In the paper entitled “CP-based SBHT-RLS algorithms for tracking channel estimates in multicarrier modulation systems” by H. Ali, two new algorithms that exploit cyclic prefix for data detection and employ systolic block Householder transformation recursive least squares (SBHT-RLS) algorithms for channel tracking are presented. The new methods outperform existing RLS-based channel tracking schemes. Computational complexity and parallel implementation issues are also addressed. Complete algorithm performance evaluations subject to varying forgetting factor parameter values, constellation size, and word lengths are provided to illustrate the advantages of the proposed work.
The paper is entitled “Advanced receiver design for mitigating multiple RF impairments in OFDM systems algorithms and RF measurements.” Kiayani et al. investigate the joint impact of frequency-selective I/Q imbalance at both transmitter and receiver together with channel distortions and CFO errors. Two estimation and compensation structures based on different pilot patterns are proposed to separate the individual impairments. Low-complexity time domain estimation and compensation algorithms are next developed to mitigate the problems. Both simulation and measurement results support their performance claims.
There are two papers both working on the topic of MIMO-OFDM signal detection. In the paper entitled “Loop-reduction LLL algorithm and architecture for lattice-reduction-aided MIMO detection,” Liao et al. propose a loop reduction LLL algorithm and its architecture for lattice-reduction-aided MIMO detection. A look-ahead check technique is applied to reduce the algorithm complexity while observing the original LLL criterion.
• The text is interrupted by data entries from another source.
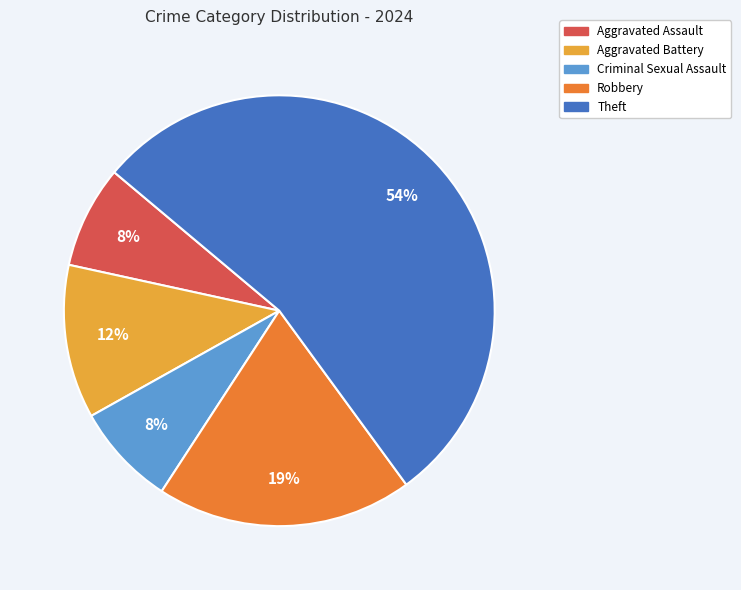

Is there any slice that represents more than half of the pie?

Yes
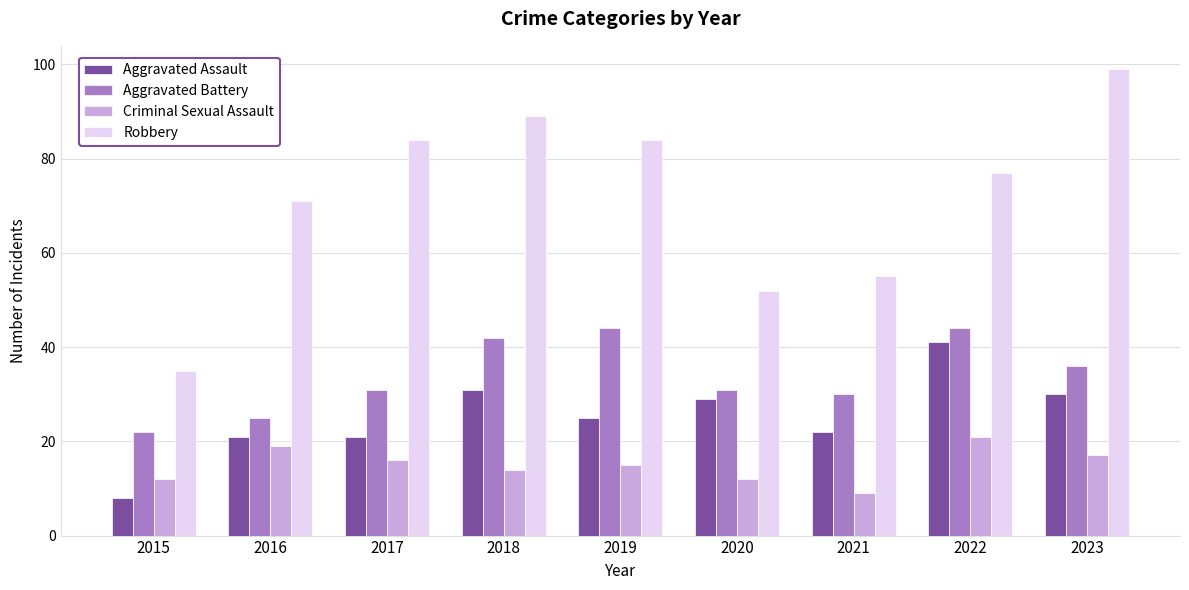

At 2023, list the series in order from smallest to largest.

Criminal Sexual Assault, Aggravated Assault, Aggravated Battery, Robbery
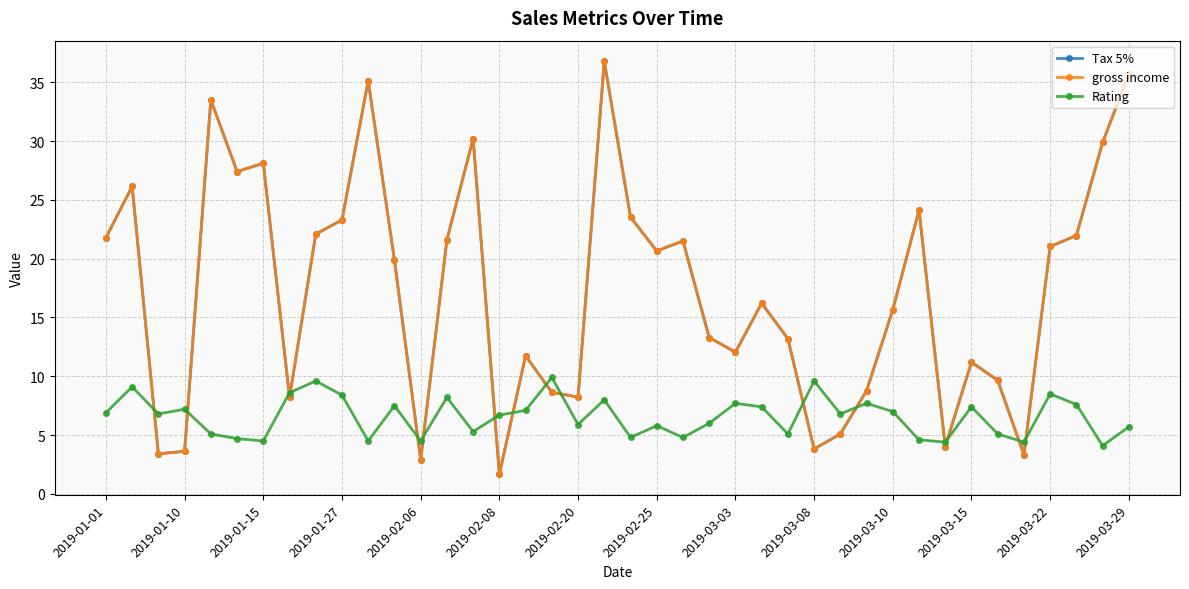

Is this an area chart (filled region under the line)?

No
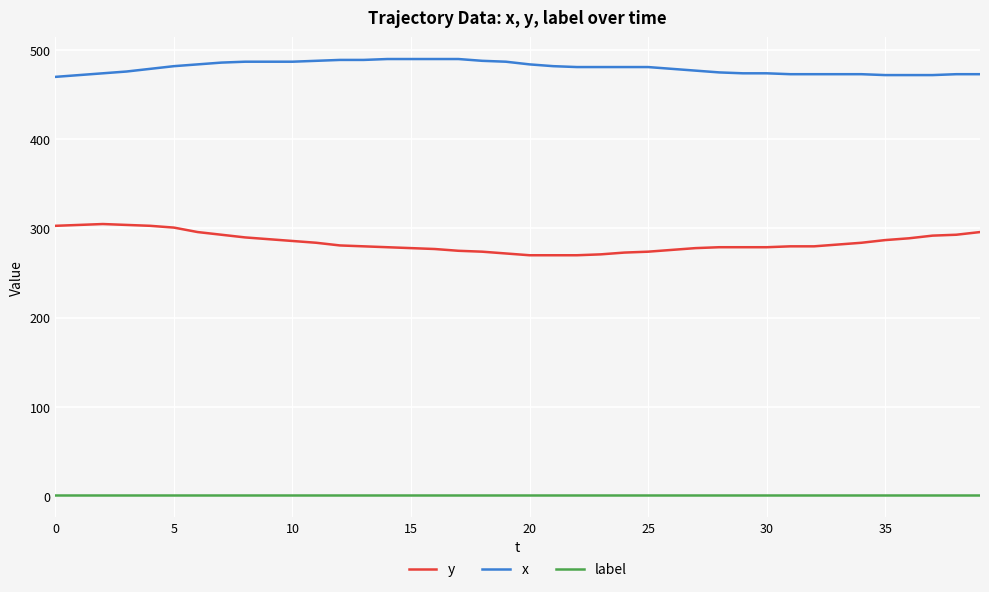

What is the difference between the maximum and minimum values in the x series?

20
Simulation results show that not only the computation complexity but also the computing latency are effectively reduced.
In the paper “Two-dimensional iterative processing for DAB receivers based on trellis-decomposition,” W. J. Houtum and F. M. J. Willems investigate trellis decoding and iterative techniques for digital audio broadcasting (DAB). Trellis-decomposition methods allow us to estimate the unknown channel phase, since this phase relates to the subtrellises. Simulations of this iterative approach applied to the TU-6 (COST207) channel show an improvement of 2.4 dB at a Doppler frequency of 10 Hz.
In the paper entitled “A power-efficient soft-output detector for spatial-multiplexing MIMO communications,” Wang et al. propose VLSI implementation of a configurable power-efficient MIMO detector that supports 4 × 4 spatial multiplexing and modulation from QPSK to 64-QAM. A novel tree search algorithm is also proposed to enable the detector to provide soft outputs and to be implemented in parallel and pipelined hardware architecture.
The paper entitled “Interference cancellation using replica signal for HTRCI-MIMO/OFDM in time-variant large delay spread longer than guard interval” focuses on the time domain ISI compensation through the replica signal insertion with the shifted channel impulse response. System models and complexity analysis are also provided. Exhaustive simulations are conducted to show their performance edge.
In the paper entitled “VLSI architectures for sliding-window-based space-time turbo trellis code decoders,” G. Passas and S. Freear present VLSI architectures of space-time turbo trellis coding decoders as well as of a set of SISO-MAP component channel decoders used in turbo coding based on sliding window. They consider space-time turbo-code receivers based on nonbinary trellises. Finally, measurements of complexity and decoding delay of several sliding window technique-based MAP decoder architectures are developed and compared.